Education and experience

This position requires a Juris Doctorate as well as a license to practice law in the state where the candidate will work. A background in business and the industry in which the company does business are preferred.

Required skills and qualifications

  • Written and verbal communication skills
  • Knowledge of federal and state business laws and regulations
  • Administrative skills
  • Research skills
  • Analytical thinking
  • Negotiation skills
  • Managerial skills

Preferred qualifications

  • Knowledge of applicable legal and regulatory requirements relating to contracts, licensing, software as a service, marketing, technology, privacy and security
  • Experience in analysis, review, and drafting of complex vendor contracts required
  • Works well with internal “clients” and other stakeholders

Typical work environment

Most corporate counsels work at desks in an office setting throughout the week with regular hours (from 9-5), however many work more than 40 hours in any given week. Because data security is a big risk these days, the current trend is to move towards in-house data storage, which is more secure. 

Typical hours

The typical work hours in an office setting for a Corporate Counsel are usually from 9 AM to 5 PM. However, many attorneys work more than 40 hours a week, especially when preparing for trials or nearing deadlines.

Available certifications

All corporate counsel attorneys will need to have a J.D. from an accredited university. However, it’s also smart to receive some certifications on top of this degree. Check out the following: 

  • ICC (In-House Counsel Certified) Designation. On the site for the Accreditation of Corporate Counsel, those interested can read about the ICC Designation, which is valid for a year after an individual passes the final assessment from the ACC Credentialing Institute. Participants must meet eligibility criteria, attend 25 hours of training, and then complete the final assessment in order to receive the ICC Designation. 
  • Harvard’s Leadership in Corporate Counsel. This program is great for those who are currently active in their in-house legal department. The program assists its leading lawyers in developing their in-house roles through a highly-involved case-study method that assists with understanding the changes taking place in the global marketplace for legal services.

Career path

A corporate counsel is required to have a Juris Doctorate degree from an accredited law school and a license to practice law in the state where they work. A bachelor’s degree is necessary to pursue a J.D. degree. College coursework in corporate law, contracts, business administration, taxation, mergers and acquisitions, antitrust law, and corporate finance is also recommended for students who know they want to become a corporate counsel. Internships with corporate law firms while in school are also encouraged.

Many companies prefer to hire seasoned attorneys as corporate counsel, so most attorneys start out in law firms as associates.

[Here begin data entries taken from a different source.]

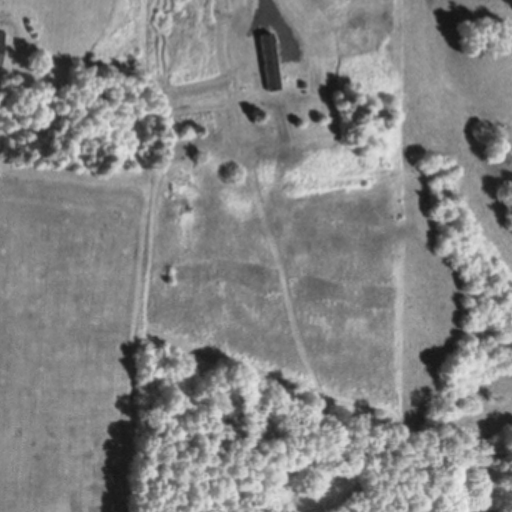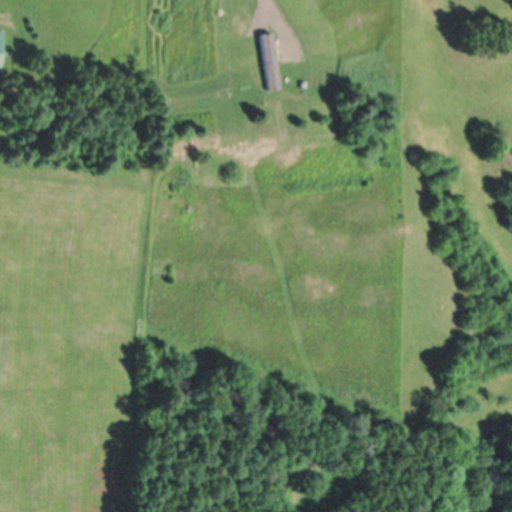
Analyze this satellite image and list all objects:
building: (2, 49)
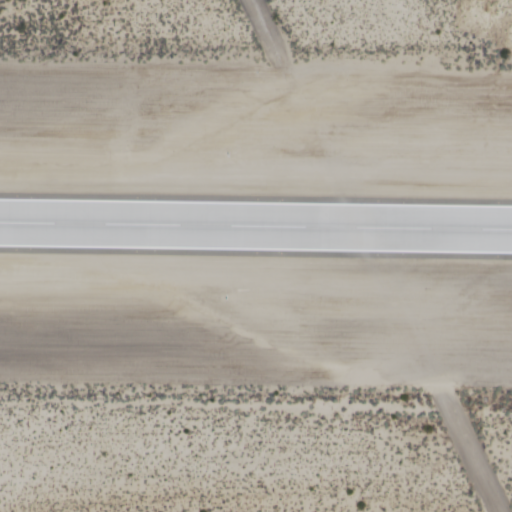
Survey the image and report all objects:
airport runway: (256, 226)
airport: (256, 256)
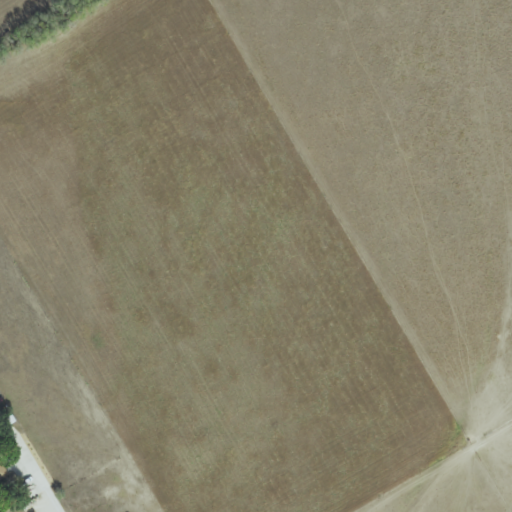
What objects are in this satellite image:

The next step is to progress along either a partner or non-partner track, leading to positions as partners or senior attorneys. After a few years with a firm, some attorneys transition from private practice to being a corporate counsel.

US, Bureau of Labor Statistics’ job outlook

SOC Code: 23-1011

2020 Employment804,200
Projected Employment in 2030875,700
Projected 2020-2030 Percentage Shift 9% increase
Projected 2020-2030 Numeric Shift71,500 increase

According to the industry website In-House Tech, data security is an issue many in-house attorneys say exposes their clients to the biggest risk. The trend toward moving in-house data storage to more secure, cloud-based storage options is expected to continue.

The use of artificial intelligence (AI) is also becoming increasingly common in the legal field. Legal teams are using AI to automate things like document creation and internal workflows. It is also being used in legal research to determine how relevant a particular precedent or piece of data is to a case.